My future man must - MUST - be willing to take me to karaoke. He must - MUST - be willing to get on a dance floor, because I won't sexy dance unless I'm comfortable being sexy with my partner, and sexy dance is fun.

He may not enjoy listening to my appalling caterwauling, and he may not be a fan of dancing himself, but I know this one absolute fact: any man who is interested in my happiness would consider that a small price to pay for the sheer overwhelming joy I get from these two things. 

This is something it took me a long time to understand. I don't need permission from a man to be happy in those things, but to have the closest person in my life refuse to participate in something that brings me so much joy throws up an unnecessary and crippling barrier. 

Not the most cheerful comment for a Valentine's day special, but you know what? That's OK. It's true and it's more real than a candy heart.

Here is something to make up for it: If a man does not like dancing, but will get on the floor and move through a clumsy slow dance with you because you do and it makes you happy; he is giving you a gift far more precious than a man who loves to dance getting on the floor and hauling you through a perfect rumba.
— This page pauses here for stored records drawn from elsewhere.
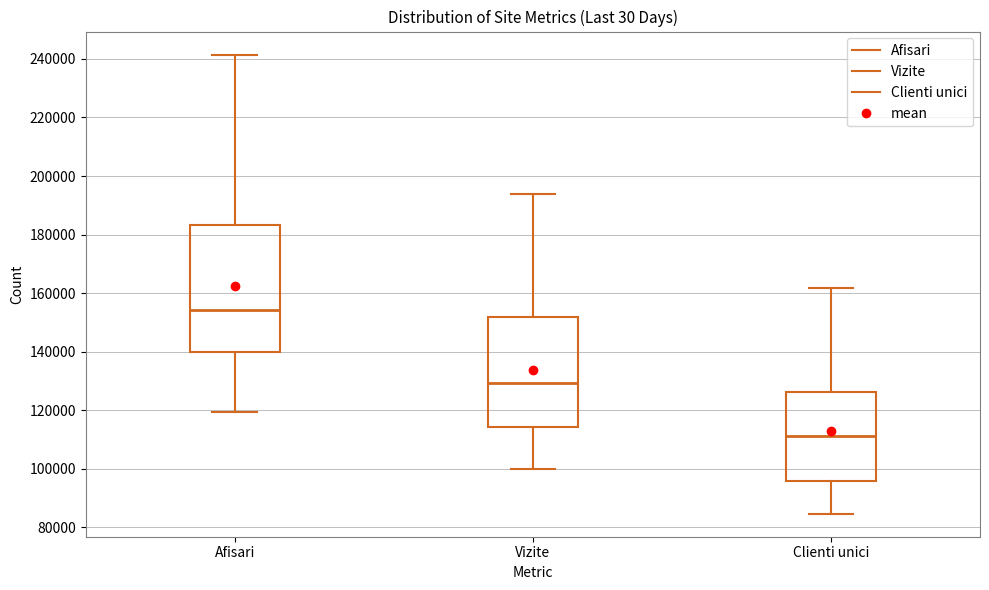

Where does the upper whisker of the box for Afisari end on the y-axis? The values are not printed on the chart, so give them approximately, as read against the axis.

242000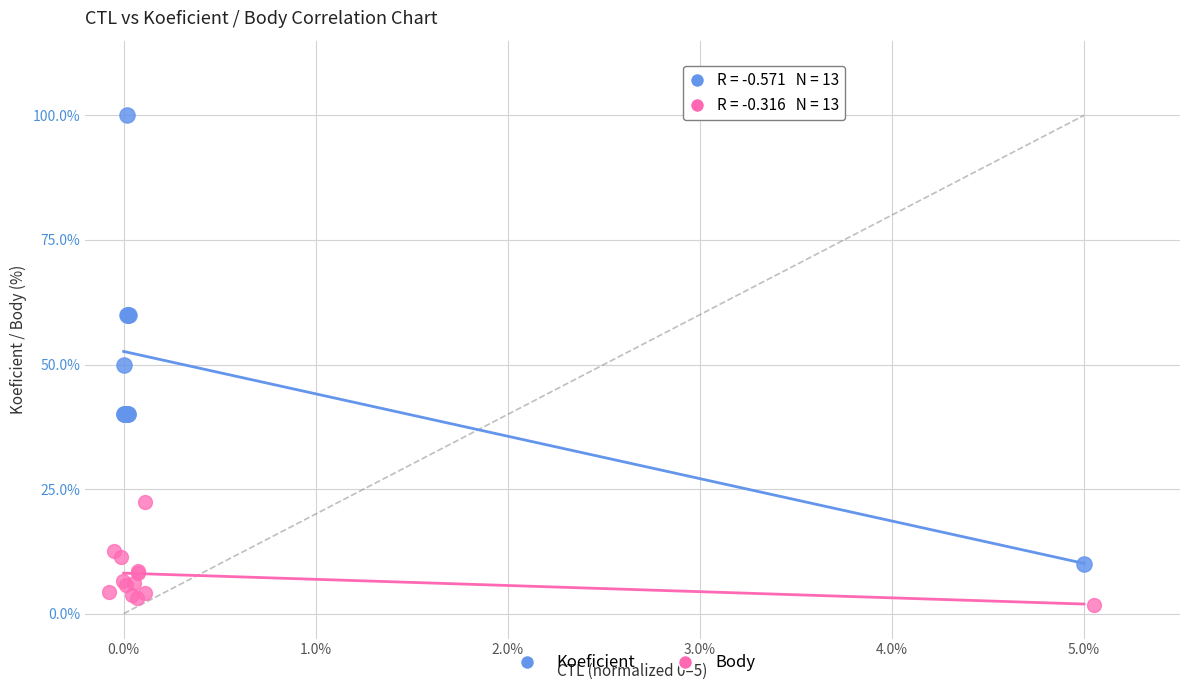

Which series contains the highest Y value?

Koeficient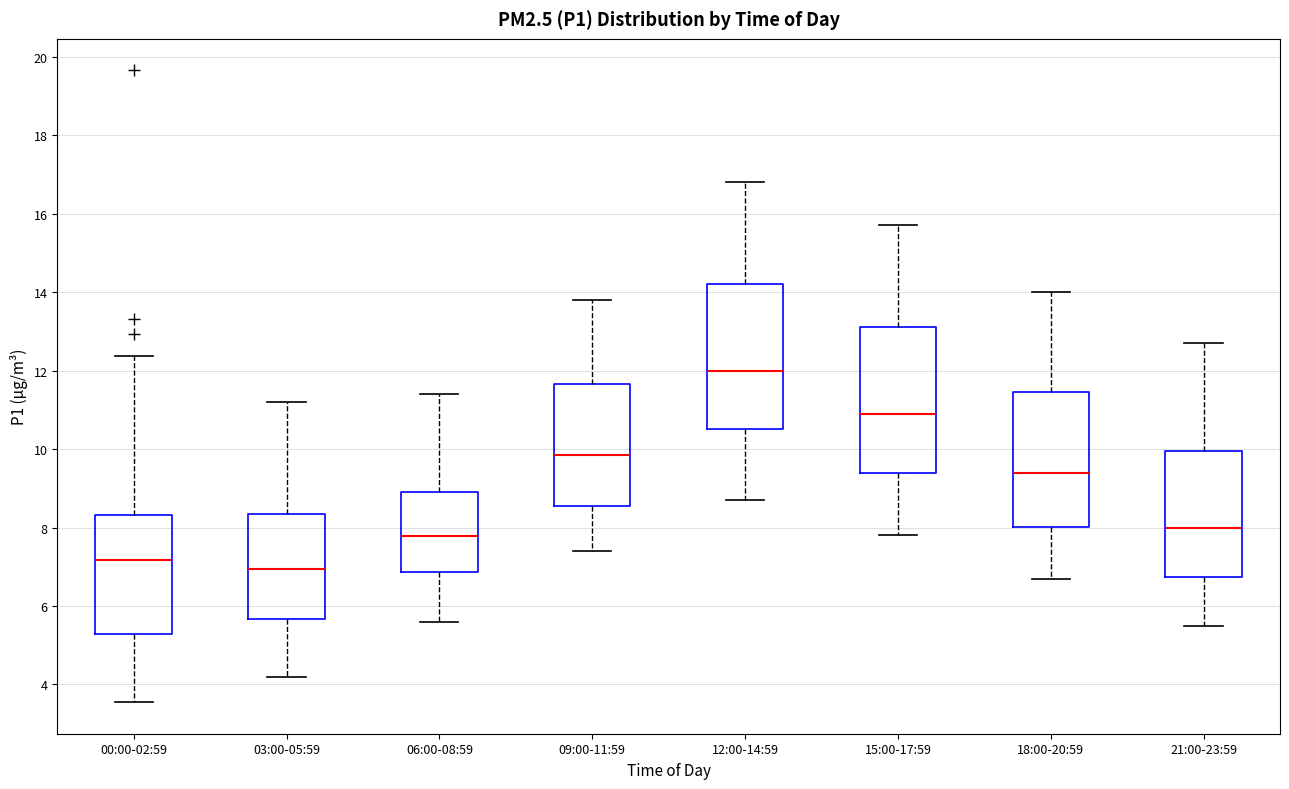

Which box has the lowest median line?

03:00-05:59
And since this is the internet and someone will misinterpret - I'm not saying I want my men to be unhappy to prove that they love me. When you love someone, you will do something that you would ordinarily hate because you know it makes them happy. And if you really love them, you won't tally it up on some sort of point scoring system. You'll just do it and it won't be a big deal to you.

But it will to them. Because they'll know and they'll know what it means.


As I wrote that last sentence, tears welled in my eyes and I found myself wishing I loved someone like that. I don't right now. I will, but I don't right now. And that makes me feel lonely.